-- BEGIN EXERCISE INPUT --

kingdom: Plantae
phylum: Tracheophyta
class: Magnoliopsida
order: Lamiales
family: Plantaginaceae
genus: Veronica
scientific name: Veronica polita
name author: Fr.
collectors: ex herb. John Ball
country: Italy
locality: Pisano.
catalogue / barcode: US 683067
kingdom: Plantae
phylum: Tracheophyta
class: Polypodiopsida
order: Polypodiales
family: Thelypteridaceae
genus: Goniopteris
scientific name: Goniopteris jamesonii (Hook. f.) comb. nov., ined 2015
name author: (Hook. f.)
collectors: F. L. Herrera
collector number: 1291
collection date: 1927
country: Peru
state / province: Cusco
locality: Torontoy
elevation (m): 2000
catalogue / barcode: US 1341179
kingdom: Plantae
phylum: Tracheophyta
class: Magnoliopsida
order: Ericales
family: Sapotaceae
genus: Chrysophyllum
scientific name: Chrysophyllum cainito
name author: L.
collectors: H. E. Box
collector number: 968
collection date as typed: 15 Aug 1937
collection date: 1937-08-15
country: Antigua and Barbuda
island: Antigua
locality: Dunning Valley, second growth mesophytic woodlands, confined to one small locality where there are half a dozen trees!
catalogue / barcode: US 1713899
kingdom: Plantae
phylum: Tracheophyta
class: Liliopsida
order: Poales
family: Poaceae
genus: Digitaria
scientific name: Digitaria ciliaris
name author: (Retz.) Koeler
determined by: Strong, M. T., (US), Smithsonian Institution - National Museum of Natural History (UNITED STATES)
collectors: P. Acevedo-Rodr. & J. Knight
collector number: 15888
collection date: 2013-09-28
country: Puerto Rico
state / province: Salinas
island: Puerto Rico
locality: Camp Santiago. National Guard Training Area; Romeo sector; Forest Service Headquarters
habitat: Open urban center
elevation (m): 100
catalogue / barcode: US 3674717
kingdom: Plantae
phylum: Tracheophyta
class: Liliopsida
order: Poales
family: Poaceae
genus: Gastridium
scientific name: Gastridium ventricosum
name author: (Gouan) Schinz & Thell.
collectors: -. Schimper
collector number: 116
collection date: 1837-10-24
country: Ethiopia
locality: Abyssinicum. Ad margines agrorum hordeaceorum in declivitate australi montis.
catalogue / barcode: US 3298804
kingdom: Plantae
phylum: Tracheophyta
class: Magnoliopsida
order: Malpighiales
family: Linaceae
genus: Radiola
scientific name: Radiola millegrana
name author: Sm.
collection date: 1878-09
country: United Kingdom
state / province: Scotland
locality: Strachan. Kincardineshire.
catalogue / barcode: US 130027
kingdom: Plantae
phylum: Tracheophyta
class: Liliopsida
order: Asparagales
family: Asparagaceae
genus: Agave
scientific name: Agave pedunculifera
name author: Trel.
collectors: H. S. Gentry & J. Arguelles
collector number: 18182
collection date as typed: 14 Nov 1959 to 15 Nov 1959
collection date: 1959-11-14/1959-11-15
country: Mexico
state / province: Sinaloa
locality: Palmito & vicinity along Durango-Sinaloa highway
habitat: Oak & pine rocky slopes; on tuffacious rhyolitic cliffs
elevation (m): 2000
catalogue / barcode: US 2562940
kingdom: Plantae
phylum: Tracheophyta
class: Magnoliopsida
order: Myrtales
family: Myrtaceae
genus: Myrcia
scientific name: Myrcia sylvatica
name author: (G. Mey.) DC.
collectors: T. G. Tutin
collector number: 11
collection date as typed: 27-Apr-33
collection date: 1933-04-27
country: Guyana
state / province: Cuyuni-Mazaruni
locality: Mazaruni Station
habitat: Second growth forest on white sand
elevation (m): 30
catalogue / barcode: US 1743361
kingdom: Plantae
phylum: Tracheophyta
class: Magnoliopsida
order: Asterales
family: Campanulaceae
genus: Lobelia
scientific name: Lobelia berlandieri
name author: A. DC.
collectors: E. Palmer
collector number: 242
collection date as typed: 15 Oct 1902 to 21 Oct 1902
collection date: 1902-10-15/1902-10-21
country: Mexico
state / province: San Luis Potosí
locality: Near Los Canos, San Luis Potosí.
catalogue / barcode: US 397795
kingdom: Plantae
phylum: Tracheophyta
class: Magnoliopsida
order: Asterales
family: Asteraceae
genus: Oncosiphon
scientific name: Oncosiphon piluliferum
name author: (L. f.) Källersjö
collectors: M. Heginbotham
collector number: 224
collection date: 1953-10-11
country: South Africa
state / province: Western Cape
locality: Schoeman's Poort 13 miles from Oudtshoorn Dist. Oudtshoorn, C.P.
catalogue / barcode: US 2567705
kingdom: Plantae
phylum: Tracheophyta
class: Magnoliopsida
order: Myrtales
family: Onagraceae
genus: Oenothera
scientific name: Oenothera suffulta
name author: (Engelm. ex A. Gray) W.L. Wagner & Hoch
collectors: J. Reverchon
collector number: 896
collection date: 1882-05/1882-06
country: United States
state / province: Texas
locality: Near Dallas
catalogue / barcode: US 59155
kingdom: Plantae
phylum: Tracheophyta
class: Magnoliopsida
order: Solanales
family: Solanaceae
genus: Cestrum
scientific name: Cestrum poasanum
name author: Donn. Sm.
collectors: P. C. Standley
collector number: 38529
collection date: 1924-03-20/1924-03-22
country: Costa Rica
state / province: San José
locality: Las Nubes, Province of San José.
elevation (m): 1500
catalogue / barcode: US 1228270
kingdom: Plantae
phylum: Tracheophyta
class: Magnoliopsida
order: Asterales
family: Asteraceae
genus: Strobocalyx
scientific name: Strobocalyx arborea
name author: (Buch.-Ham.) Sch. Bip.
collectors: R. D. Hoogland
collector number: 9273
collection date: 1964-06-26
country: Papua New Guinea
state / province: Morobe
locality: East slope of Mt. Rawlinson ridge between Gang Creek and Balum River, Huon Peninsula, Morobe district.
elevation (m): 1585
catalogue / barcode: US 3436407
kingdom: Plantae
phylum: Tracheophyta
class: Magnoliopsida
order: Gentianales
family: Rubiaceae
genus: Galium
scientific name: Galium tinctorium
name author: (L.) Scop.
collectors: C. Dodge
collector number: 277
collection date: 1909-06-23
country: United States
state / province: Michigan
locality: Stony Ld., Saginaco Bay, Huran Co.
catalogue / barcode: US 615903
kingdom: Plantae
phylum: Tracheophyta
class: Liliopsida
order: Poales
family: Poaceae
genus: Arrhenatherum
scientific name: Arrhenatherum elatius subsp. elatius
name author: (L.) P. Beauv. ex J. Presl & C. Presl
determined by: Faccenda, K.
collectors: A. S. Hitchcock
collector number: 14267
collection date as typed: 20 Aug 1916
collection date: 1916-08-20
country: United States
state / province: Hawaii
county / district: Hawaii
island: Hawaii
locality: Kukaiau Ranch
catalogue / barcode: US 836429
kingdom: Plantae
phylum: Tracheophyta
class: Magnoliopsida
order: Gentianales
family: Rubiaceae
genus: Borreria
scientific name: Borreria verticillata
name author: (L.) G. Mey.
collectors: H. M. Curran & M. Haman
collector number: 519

-- END EXERCISE INPUT --

> _OBJECTIVE_
Return the data from the line containing "genus: Goniopteris" through the line containing "scientific name: Gastridium ventricosum", both included, reproducing each line unchanged.

> _WORKED ANSWER_
genus: Goniopteris
scientific name: Goniopteris jamesonii (Hook. f.) comb. nov., ined 2015
name author: (Hook. f.)
collectors: F. L. Herrera
collector number: 1291
collection date: 1927
country: Peru
state / province: Cusco
locality: Torontoy
elevation (m): 2000
catalogue / barcode: US 1341179
kingdom: Plantae
phylum: Tracheophyta
class: Magnoliopsida
order: Ericales
family: Sapotaceae
genus: Chrysophyllum
scientific name: Chrysophyllum cainito
name author: L.
collectors: H. E. Box
collector number: 968
collection date as typed: 15 Aug 1937
collection date: 1937-08-15
country: Antigua and Barbuda
island: Antigua
locality: Dunning Valley, second growth mesophytic woodlands, confined to one small locality where there are half a dozen trees!
catalogue / barcode: US 1713899
kingdom: Plantae
phylum: Tracheophyta
class: Liliopsida
order: Poales
family: Poaceae
genus: Digitaria
scientific name: Digitaria ciliaris
name author: (Retz.) Koeler
determined by: Strong, M. T., (US), Smithsonian Institution - National Museum of Natural History (UNITED STATES)
collectors: P. Acevedo-Rodr. & J. Knight
collector number: 15888
collection date: 2013-09-28
country: Puerto Rico
state / province: Salinas
island: Puerto Rico
locality: Camp Santiago. National Guard Training Area; Romeo sector; Forest Service Headquarters
habitat: Open urban center
elevation (m): 100
catalogue / barcode: US 3674717
kingdom: Plantae
phylum: Tracheophyta
class: Liliopsida
order: Poales
family: Poaceae
genus: Gastridium
scientific name: Gastridium ventricosum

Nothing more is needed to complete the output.